BARCELONA – Researchers from the Zhejiang Cancer Hospital in Hangzhou, China have found what they believe could be a DNA methylation signature predictive of central nervous system metastases in patients with advanced non-small cell lung cancer (NSCLC).
In a presentation at the annual meeting of the European Society for Medical Oncology in Barcelona on Friday, Zheijang researcher Yanjun Xu reported her group's work in analyzing DNA mutations and methylation to find possible biomarkers of lung cancer metastasis to the brain or the leptomeninges.
The group performed capture-based targeted sequencing to look for somatic mutations in 60 treatment-naïve advanced NSCLC patients using a panel of 520 cancer-related genes, as well as DNA methylation analyses using a methylation panel consisting of 100,000 CpG sites. The patients were split into three groups: one with brain metastases, one with leptomeningeal metastases, and the third with no metastases.
Collectively, the researchers identified 370 mutations in the lung primary lesions and 574 mutations in the brain metastases. Among them, 242 mutations were shared — of these, 128 were lung primary-specific and 332 were brain-specific. Among the mutations specific to the brain metastases, 82 percent of them were copy number variations (CNVs), which was significantly higher than the CNVs found in the primary tumors. Only 16 percent of the CNVs were found in both the lungs and the brain. The researchers also performed a pathway analysis of the genes that were only mutated in the brain and found an enrichment of genes in the PI3K-AKT and focal adhesion pathways.
In the leptomeningeal metastasis group, the researchers found a significant concordance between the driver mutations in primary lung tissue and the metastases in cerebrospinal fluid. These metastases, however, did not have a significantly larger number of CNVs than the primary tumors, Xu said.
As the researchers found that the list of mutated genes was comparable in all three patient cohorts, they next turned to DNA methylation analysis to see if they could find any markers indicating a higher likelihood of developing metastasis.

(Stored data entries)
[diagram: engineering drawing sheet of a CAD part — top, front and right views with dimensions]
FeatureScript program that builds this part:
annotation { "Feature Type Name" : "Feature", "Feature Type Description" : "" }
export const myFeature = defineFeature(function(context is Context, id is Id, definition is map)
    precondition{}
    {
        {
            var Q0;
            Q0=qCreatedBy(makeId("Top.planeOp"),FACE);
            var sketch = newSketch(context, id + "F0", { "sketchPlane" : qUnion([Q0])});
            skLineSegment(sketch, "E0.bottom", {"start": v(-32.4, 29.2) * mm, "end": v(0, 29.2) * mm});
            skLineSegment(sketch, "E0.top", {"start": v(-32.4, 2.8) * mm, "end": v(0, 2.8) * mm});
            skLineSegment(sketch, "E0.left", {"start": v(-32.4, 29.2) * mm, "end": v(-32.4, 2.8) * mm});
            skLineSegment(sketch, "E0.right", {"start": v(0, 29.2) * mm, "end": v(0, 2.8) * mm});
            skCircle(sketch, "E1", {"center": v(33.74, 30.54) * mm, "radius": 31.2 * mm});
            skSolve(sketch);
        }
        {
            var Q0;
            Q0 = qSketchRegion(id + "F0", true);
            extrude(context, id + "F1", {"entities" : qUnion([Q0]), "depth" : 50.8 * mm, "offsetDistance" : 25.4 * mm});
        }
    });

Explore the material:
(a) Decide whether each statement below agrees with the lung cancer metastasis report, answering yes or no and quoting the deciding words of the report: (i) The patients were divided into three groups. (ii) The methylation panel covered 520 CpG sites. (iii) The leptomeningeal metastases had a significantly larger number of CNVs than the primary tumors.
(b) Carry the lung cancer metastasis report forward from its last sentence.

Task results:
(a)
(i) Yes: "The patients were split into three groups."
(ii) No: "a methylation panel consisting of 100,000 CpG sites."
(iii) No: "These metastases, however, did not have a significantly larger number of CNVs than the primary tumors."

(b)
The methylation analysis revealed distinct patterns, with 268 methylation blocks being significantly differentially methylated between primary lung lesions and brain metastases. Among those, 211 blocks were hypermethylated in the brain and the remaining 57 blocks were hypermethylated in lung lesions.
When they compared methylation markers between the group with brain metastases and the group with no metastases, the researchers found 56 blocks that were differentially methylated, Xu said. When they compared the leptomeningeal metastases to the non-metastatic patients, they found 323 blocks that were differentially methylated, she added. Of these, the brain and leptomeningeal metastasis groups shared 15 methylation blocks that the researchers believe may be prognostic of central nervous system metastasis. Through a stepwise regression analysis, the team was able to narrow the signature further to six methylation blocks.
In a discussion of the Zheijang team's work, Maastricht University researcher Lizza Hendriks noted that up to 25 percent of stage IV NSCLC patients develop brain metastases, and that the key to treating these patients lies in finding a way to predict the occurrence of such metastases, and finding the molecular differences between patients who develop metastases in the brain and those who develop metastases elsewhere in the body.
She noted that because most NSCLC patients with central nervous system metastases generally don't develop other metastases, the methylation signature discovered by the Zheijang group would seem to be limited to these types of metastases, as opposed to metastasis in general. Although a larger analysis is needed, Hendriks added, this signature may be able to help predict the occurrence of metastasis before one actually forms.
She also said that the role of liquid biopsy in this population should be studied in order to determine whether tumor heterogeneity has any effect on the methylation signature, and that future studies should focus on the prevention of brain metastasis development.
Finally, Hendriks pointed to the Zheijang group's finding that brain metastases had a higher number of CNVs than the primary lung tumors, but that the leptomeningeal metastases did not. Although driver mutations didn't seem to be a significant molecular differentiator between patients with brain metastases and those without, CNVs are one way to molecularly differentiate between the two groups.